1. Introduction
The SNOMED CT terminology provides a common language that enables a consistent way of indexing, storing, retrieving, and aggregating clinical data across specialties and sites of care. The International Health Terminology Standards Development Organisation (IHTSDO®) maintains the SNOMED CT technical design, the content architecture, the SNOMED CT content (including the concepts table, the descriptions table, the relationships table, a history table and mappings), and related technical documentation.
This document is intended to give a brief description, background context and explanatory notes on the SNOMED CT International/ICH (International Council for Harmonisation of Technical Requirements for Pharmaceuticals for Human Use) work through the EU funded WEB RADR 2 project and the resulting SNOMED CT/MedDRA maps, which are being published as a Production release in April 2021. This document covers the background to the collaboration between SNOMED International and ICH, through the MedDRA MSSO, as part of the project and goes on to cover the consequent release artefacts. It is not a detailed technical document of SNOMED CT, MedDRA or the SNOMED CT International/ MedDRA release. Nor does it seek to provide an editorial policy for this content though does provide a link to the Mapping conventions developed and used.

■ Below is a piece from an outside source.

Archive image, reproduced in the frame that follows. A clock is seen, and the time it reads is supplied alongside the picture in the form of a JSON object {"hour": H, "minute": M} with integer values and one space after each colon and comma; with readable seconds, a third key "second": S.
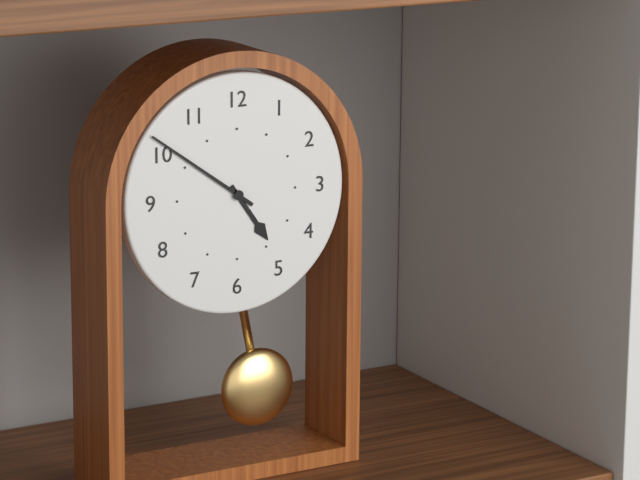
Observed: {"hour": 4, "minute": 51}
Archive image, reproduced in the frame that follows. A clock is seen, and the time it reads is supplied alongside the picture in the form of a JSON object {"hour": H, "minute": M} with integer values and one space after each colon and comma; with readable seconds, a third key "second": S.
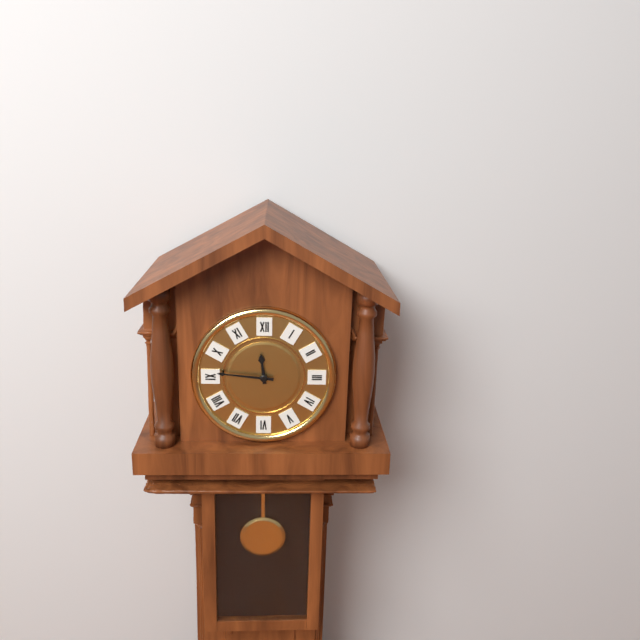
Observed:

The Production release in April 2021 is available to licensed users of either SNOMED CT or MedDRA.
2. Audience for this document
This document should be read by all those (SNOMED International National Release Centers, vendors of electronic health records, terminology developers, Regulators and Pharmaceutical Industry) with an interest in the usage of this content in SNOMED CT and its linkage with MedDRA i.e. the SNOMED CT to MedDRA and MedDRA to SNOMED CT maps based on a priority set of MedDRA.
3. Background
In 2018, SNOMED International and ICH joined the WEB-RADR 2 project, funded by Innovative Medicines Initiative (IMI). SNOMED International and ICH (through MedDRA MSSO) led the effort to develop 2 maps between SNOMED CT and MedDRA. A specific work package was devoted to this purpose and included participants from regulatory authorities and industry as well as SNOMED International and MedDRA MSSO. The project delivered the following:
- 2 maps (MedDRA to SNOMED CT and SNOMED CT to MedDRA) of frequently-used pharmacovigilance MedDRA terms that were identified from databases from the UK’s Medicines & Healthcare products Regulatory Agency (MHRA) and the European Medicines Agency (EMA). This subset represents the high value terms to support interoperability between the terminologies.
- A set of Mapping conventions that were drafted as part of a pilot set and updated for the main body of work.
- A small number of content additions to SNOMED CT in support of the MedDRA high value terms as defined by scope and editorial rules of SNOMED CT.
The Use cases of the project and the process of maintenance and updating of the 2 maps are defined as follows:
SNOMED CT to MedDRA map use case:
Key pharmacovigilance concepts when coded in SNOMED CT in an electronic health record could be converted to MedDRA for the purpose of adverse event reporting to regulatory authorities or for the purposes of epidemiological research.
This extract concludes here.